Plaintiff slipped and fell from the top of an extension ladder while painting the gymnasium at a school affiliated with Holy Name Church (“Holy Name”).   The project was conceived and carried out as follows:  after discussing the need for repainting the gym with the school's principal, a parishioner of Holy Name, who worked at a hardware and lumber supplier, made an agreement with the assistant supervisor of Kings Harbor Care Center (“Kings”) that the parishioner would provide the materials and Kings the labor to paint the gym at no cost to Holy Name. Plaintiff and the other workers who assisted in the project were all employees of Kings.   They were compensated by Kings in their usual manner for the work they performed.   After the accident, plaintiff, as a Kings employee, applied for and received workers' compensation benefits for his injuries.

Plaintiff brought this action against Holy Name, as owner of the premises, for failure to provide him with safety devices, proper equipment and/or a safe place to work, pursuant to Labor Law § 240(1).   Holy Name then brought a third-party action against Kings, plaintiff's employer, seeking indemnification and contribution.   On the first day of trial, on oral applications and prior to any testimony, the court granted plaintiff judgment on defendant's liability under Labor Law § 240(1), and found third-party defendant liable for indemnification.   The court then directed a bifurcated trial, first on damages, then on apportionment.   The jury awarded plaintiff $171,928, and it adjudged defendant and third-party defendant each 50% liable for plaintiff's injuries.

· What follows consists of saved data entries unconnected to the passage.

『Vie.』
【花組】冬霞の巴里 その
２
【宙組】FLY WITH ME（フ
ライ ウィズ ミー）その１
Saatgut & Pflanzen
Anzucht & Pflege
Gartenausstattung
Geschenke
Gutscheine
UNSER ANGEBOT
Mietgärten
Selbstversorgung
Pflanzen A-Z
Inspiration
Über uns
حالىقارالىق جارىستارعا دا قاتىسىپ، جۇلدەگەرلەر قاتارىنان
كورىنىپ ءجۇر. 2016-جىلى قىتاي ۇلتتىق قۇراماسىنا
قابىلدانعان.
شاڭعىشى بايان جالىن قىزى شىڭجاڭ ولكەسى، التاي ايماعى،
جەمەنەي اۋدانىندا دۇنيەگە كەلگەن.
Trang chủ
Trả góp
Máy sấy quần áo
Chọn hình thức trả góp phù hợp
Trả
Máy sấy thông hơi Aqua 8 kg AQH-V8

 We reverse.   Although the judgment appealed reflects that findings of liability were made against defendant and third-party plaintiff after trial, they were in fact granted on oral applications made on the first day of the trial, before any testimony had been taken or evidence admitted.   Had summary judgment properly been sought and granted, CPLR 5019 would allow this Court to correct the judgment to reflect the fact that liability in both cases was summarily determined in favor of plaintiff and third-party plaintiff.   However, counsels' applications were not substantiated by evidentiary facts from a person with knowledge of how the accident happened as required by CPLR 3212(b), thereby precluding a finding that plaintiff was entitled to a judgment on liability pursuant to Labor Law § 240(1) (see, Holt v. Welding Services, Inc., 264 A.D.2d 562, 694 N.Y.S.2d 638, lv. dismissed 94 N.Y.2d 899, 707 N.Y.S.2d 143, 728 N.E.2d 339).   Because the court improperly granted the application for judgment, we vacate the judgment appealed.

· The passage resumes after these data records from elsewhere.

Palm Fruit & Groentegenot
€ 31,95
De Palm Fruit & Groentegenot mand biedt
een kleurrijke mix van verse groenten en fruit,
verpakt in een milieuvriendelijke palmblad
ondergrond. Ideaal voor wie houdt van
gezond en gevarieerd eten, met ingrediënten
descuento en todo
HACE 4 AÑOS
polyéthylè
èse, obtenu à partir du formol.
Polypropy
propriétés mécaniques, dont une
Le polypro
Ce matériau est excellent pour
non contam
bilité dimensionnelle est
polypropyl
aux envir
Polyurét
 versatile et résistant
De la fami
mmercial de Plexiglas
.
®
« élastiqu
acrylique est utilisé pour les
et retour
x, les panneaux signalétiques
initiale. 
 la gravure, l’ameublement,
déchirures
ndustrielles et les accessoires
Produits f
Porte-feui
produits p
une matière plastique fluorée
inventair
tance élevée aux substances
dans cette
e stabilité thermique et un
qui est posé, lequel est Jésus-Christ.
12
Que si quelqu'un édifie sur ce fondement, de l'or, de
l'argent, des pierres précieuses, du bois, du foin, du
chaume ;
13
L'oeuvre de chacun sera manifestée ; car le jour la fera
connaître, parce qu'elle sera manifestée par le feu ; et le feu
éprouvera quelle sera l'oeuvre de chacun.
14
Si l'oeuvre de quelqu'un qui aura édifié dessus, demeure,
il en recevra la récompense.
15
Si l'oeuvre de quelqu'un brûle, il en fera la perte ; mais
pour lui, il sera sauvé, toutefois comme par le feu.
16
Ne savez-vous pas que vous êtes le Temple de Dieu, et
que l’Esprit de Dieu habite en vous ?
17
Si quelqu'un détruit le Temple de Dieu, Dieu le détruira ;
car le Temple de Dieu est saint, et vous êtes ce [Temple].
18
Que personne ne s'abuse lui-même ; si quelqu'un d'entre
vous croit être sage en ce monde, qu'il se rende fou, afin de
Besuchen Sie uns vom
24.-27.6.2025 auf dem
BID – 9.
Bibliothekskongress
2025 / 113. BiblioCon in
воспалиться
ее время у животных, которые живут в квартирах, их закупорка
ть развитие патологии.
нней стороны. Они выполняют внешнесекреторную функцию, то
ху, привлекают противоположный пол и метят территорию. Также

 Although the issue was not addressed by the IAS court, Holy Name also claimed that plaintiff could not recover because it did not pay Kings to paint its gym.   In Whelen v. Warwick Val. Civic & Social Club, 47 N.Y.2d 970, 971, 419 N.Y.S.2d 959, 393 N.E.2d 1032, the Court of Appeals held that

[t]o come within the special class for whose benefit absolute liability is imposed upon contractors, owners and their agents to furnish safe equipment for employees under section 240 of the Labor Law, a plaintiff must demonstrate that he was both permitted or suffered to work on a building or structure and that he was hired by someone, be it owner, contractor or their agent.   A volunteer who offers his services gratuitously cannot claim the protection afforded by the “flat and unvarying duty” flowing to this special class contained in section 240.

As applied here, while Kings may have offered its services to Holy Name free of charge, it is undisputed that plaintiff reported to his job on the day of his accident, was directed to perform the painting project at Holy Name by his supervisor, was paid by Kings to complete the task, and was awarded workers' compensation benefits for his injuries.   Thus, plaintiff was not a “volunteer” outside the class of workers that Labor Law § 240(1) is intended to protect (cf., Vernum v. Zilka, 241 A.D.2d 885, 886-887, 660 N.Y.S.2d 599;  compare, Tse Chin Cheung v. G & M Hardware & Elec., 249 A.D.2d 28, 670 N.Y.S.2d 495;  Harrison v. City of New York, 248 A.D.2d 592, 670 N.Y.S.2d 527, lv. dismissed in part and denied in part 92 N.Y.2d 872, 677 N.Y.S.2d 775, 700 N.E.2d 314;  Gibson v. Worthington Div., 78 N.Y.2d 1108, 578 N.Y.S.2d 127, 585 N.E.2d 376).